The traditional Ukrainian kitchen offered more than 1,000 varenyky that had been prepared jointly by St. Andrew Ukrainian Orthodox Church and Christ the King Ukrainian Catholic Church and over 500 holubtsi from Christ the King. Gallons of borshch and kapusta, along with rings of kovbasa disappeared, as did mounds of cole slaw, potato salad and various green salads. A variety of open face sandwiches was offered, including those made with “salo” and the parish grill was very active with shashlyk sponsored by the Ukrainian Federal Credit Union. A new offering, Kozak kulish, appeared on the menu this year. Members of the Ukrainian American Youth Association (UAYA) manned dessert tables inside the parish center.
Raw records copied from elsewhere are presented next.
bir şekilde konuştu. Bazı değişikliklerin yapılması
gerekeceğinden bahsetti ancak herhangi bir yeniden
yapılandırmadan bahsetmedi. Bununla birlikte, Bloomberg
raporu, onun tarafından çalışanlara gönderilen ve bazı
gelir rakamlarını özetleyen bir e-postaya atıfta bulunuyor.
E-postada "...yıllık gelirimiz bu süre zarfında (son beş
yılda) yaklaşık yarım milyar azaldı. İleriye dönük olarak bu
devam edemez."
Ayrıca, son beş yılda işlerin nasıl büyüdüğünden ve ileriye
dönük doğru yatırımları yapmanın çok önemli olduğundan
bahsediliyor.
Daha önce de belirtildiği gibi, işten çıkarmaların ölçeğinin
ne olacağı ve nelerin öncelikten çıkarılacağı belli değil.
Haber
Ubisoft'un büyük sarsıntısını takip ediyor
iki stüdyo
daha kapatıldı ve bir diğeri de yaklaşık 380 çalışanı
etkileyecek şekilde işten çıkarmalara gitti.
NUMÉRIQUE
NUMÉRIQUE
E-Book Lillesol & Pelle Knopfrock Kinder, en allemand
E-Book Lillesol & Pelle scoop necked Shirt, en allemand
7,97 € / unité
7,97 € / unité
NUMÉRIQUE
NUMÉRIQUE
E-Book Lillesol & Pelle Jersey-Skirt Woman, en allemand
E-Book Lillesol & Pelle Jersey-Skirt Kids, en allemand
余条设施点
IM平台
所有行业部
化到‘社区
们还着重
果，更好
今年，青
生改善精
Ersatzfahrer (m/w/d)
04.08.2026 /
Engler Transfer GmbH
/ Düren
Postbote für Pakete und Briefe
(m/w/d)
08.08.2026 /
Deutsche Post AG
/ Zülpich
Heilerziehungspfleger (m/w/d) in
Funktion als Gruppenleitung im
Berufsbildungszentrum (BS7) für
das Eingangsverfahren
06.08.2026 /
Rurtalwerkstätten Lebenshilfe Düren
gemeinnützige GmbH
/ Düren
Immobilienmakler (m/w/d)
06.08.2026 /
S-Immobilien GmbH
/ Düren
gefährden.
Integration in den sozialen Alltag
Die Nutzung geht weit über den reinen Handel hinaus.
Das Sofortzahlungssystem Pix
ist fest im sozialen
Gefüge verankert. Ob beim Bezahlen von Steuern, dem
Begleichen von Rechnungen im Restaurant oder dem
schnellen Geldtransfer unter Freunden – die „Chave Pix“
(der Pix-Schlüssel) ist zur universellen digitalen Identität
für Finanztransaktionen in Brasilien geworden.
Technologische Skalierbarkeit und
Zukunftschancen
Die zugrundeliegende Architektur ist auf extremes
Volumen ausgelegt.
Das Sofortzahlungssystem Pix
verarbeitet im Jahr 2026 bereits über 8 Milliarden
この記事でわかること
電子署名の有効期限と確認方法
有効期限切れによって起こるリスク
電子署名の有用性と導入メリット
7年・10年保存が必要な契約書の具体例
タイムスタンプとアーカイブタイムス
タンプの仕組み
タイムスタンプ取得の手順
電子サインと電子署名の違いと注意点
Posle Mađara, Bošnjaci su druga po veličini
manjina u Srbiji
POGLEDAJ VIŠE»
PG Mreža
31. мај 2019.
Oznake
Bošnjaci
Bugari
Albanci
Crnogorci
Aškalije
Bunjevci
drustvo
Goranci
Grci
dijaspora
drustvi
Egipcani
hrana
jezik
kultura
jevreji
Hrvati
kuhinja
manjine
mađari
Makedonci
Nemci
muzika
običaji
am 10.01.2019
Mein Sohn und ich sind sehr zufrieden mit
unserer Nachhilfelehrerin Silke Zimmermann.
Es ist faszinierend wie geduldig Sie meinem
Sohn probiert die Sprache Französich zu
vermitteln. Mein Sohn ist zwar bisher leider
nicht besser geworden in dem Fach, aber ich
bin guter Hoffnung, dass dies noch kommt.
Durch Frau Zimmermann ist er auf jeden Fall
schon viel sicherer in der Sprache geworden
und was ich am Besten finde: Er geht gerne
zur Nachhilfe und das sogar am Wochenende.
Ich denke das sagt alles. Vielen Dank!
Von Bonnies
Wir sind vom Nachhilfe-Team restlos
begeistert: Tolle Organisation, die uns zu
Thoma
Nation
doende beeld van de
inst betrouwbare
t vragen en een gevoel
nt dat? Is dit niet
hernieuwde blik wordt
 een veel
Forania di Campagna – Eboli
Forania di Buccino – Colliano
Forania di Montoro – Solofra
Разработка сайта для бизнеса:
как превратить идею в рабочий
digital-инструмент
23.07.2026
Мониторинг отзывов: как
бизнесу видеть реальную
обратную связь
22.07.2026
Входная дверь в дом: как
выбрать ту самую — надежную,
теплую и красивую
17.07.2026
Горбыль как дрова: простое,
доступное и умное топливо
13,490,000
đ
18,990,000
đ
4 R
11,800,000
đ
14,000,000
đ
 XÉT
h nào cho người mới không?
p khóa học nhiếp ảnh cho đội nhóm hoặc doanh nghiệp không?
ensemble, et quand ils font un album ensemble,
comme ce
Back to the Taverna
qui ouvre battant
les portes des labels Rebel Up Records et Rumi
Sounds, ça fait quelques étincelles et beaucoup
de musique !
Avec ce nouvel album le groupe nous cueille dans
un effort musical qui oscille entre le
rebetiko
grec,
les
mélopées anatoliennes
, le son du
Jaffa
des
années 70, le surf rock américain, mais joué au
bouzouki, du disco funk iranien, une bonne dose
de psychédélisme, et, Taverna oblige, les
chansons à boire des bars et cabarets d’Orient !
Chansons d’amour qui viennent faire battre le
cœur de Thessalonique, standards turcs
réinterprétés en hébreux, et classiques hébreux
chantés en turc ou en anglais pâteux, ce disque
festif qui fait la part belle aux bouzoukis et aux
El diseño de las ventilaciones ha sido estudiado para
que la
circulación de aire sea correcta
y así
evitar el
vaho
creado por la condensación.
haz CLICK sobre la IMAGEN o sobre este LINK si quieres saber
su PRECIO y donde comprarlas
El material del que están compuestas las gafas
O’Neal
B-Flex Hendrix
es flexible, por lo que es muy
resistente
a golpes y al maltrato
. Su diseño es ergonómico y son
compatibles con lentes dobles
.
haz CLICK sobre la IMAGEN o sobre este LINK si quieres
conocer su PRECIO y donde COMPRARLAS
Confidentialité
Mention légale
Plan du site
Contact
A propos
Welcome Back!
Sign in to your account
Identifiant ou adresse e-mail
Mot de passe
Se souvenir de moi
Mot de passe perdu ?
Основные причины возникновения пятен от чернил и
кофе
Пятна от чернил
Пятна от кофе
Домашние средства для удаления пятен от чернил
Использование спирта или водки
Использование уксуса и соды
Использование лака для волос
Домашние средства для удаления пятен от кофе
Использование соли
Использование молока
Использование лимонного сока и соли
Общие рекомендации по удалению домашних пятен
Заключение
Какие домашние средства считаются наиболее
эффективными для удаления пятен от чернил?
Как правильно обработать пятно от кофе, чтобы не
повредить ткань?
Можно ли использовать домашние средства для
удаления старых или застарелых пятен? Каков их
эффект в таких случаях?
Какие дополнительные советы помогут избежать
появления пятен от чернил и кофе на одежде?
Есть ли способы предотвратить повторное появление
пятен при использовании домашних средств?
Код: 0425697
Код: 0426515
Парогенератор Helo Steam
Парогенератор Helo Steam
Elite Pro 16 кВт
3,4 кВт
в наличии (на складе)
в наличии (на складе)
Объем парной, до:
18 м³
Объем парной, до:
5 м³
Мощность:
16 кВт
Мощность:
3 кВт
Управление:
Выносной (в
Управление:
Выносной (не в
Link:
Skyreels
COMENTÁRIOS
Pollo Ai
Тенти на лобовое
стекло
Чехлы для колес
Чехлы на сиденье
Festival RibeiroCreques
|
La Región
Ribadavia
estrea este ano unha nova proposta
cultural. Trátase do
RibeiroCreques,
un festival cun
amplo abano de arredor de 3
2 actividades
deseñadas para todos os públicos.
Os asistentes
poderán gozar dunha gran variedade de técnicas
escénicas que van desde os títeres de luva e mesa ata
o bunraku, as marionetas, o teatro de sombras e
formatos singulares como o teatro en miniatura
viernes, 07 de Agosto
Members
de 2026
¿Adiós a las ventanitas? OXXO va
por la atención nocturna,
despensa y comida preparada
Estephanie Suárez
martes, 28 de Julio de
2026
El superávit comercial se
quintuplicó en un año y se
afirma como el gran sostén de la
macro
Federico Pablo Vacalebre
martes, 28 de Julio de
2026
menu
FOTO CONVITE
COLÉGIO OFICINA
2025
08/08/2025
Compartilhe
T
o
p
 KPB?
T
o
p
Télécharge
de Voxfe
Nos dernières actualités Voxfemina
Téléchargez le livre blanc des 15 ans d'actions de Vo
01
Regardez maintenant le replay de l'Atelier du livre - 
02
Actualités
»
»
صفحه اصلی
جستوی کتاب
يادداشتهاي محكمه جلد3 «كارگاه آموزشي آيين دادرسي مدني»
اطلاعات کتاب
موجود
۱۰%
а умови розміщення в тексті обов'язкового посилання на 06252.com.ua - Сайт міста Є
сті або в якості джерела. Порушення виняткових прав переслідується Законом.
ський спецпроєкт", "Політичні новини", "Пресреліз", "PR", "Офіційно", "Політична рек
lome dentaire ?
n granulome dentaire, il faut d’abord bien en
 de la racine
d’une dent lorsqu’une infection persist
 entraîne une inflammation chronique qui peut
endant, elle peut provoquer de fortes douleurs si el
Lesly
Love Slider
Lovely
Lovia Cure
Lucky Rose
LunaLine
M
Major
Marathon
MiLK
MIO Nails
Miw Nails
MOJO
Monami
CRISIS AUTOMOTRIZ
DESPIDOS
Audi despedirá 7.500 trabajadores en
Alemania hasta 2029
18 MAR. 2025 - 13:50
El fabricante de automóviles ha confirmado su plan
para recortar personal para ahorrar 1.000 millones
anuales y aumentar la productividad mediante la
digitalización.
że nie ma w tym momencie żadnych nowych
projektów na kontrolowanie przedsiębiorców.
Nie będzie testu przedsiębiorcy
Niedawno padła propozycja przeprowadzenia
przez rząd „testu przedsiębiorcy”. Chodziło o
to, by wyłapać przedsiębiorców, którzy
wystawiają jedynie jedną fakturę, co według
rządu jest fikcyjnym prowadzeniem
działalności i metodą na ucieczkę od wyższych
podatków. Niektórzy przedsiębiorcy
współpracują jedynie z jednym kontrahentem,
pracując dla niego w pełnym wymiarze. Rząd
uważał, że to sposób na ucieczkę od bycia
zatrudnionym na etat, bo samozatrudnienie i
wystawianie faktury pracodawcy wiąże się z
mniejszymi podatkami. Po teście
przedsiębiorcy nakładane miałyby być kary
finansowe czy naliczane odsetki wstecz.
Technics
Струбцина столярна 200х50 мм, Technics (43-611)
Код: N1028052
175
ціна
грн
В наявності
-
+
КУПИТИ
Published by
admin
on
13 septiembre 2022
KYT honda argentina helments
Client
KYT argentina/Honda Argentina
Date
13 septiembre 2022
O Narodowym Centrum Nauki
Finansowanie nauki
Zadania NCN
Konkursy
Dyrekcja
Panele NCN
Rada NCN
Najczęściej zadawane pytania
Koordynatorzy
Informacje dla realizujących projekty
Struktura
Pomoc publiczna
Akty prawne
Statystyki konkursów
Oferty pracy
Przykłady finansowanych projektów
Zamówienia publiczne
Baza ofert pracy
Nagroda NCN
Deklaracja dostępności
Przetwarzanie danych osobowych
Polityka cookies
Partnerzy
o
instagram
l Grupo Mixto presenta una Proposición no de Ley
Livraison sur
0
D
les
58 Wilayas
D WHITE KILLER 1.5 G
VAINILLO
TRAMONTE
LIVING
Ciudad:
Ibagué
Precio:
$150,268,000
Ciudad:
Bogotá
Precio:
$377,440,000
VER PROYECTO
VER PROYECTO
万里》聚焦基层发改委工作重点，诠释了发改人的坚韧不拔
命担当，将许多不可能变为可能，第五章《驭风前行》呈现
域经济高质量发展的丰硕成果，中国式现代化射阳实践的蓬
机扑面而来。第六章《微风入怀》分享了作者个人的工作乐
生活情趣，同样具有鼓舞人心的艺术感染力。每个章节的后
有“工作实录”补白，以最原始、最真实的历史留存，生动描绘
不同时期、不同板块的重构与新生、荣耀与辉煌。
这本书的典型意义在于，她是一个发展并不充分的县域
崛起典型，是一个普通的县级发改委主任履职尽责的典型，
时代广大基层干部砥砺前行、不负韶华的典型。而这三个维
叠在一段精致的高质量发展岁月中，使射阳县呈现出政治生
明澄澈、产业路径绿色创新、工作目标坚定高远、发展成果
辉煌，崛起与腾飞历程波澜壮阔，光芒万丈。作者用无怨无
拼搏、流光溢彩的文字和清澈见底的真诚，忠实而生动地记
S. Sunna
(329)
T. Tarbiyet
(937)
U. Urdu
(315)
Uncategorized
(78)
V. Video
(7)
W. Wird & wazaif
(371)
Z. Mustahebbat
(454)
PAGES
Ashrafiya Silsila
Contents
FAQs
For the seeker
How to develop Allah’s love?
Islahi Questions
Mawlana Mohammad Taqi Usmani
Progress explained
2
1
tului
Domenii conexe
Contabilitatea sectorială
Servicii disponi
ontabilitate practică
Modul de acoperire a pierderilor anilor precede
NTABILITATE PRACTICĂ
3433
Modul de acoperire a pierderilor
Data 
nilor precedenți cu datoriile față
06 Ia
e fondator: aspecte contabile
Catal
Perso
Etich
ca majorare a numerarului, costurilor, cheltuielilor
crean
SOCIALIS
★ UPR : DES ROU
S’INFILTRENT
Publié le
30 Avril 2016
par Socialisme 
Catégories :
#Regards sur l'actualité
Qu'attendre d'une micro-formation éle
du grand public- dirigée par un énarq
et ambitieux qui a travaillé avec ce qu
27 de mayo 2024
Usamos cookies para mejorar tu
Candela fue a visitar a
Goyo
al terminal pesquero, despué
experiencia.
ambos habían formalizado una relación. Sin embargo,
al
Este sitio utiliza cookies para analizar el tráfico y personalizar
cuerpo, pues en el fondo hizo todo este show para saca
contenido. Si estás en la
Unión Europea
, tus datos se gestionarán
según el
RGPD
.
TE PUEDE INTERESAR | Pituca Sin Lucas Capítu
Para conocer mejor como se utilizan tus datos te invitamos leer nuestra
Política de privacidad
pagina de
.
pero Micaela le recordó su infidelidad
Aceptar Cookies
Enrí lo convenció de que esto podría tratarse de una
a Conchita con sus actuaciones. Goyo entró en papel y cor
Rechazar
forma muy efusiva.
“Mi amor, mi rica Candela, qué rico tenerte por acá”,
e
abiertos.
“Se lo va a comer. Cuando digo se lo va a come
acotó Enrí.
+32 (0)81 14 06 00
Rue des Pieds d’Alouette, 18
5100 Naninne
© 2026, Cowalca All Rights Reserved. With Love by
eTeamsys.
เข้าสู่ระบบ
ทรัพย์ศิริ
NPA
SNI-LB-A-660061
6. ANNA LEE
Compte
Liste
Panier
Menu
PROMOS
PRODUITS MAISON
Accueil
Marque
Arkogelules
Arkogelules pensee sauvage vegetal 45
Jars of honey from a local Ukrainian apiary were available and, as part of a parish initiative to promote heart-smart, healthier dining alternatives spearheaded by Father Nalysnyk, fresh fruit and vegetable smoothies were also offered.

There were tented areas with tables that accommodated several hundred people, and there were small canopies for various organizations, including UCCA-Boston, Ukrainian American Veterans, School of Ukrainian Studies, Wounded Warrior Ukraine, Art Help Ukraine, Ukrainian Federal Credit Union, UAYA, the Ukrainian American Educational Center of Boston, Plast Ukrainian Scouting Organization, Kozatski Zabavy and the Sunflower of Peace Foundation, which explained their work and raised money for their causes.

At 1:30 p.m. a brief formal ceremony that mirrored Wednesday’s ceremony at City Hall was conducted, with Luba Gentek and Olena Bovdur serving as emcees. Tenor Michael Hotz sang the American anthem and Luba Gentek sang the Ukrainian.

The picnic continued until dusk and special attention was given to the children and youth. A traditional Ukrainian “khata” (house) was constructed, and the “Kozatski Zabavy” included Kozak challenges, pony rides, clowns, face-painting, balloons, arm wrestling, storytelling, races, art work and songs.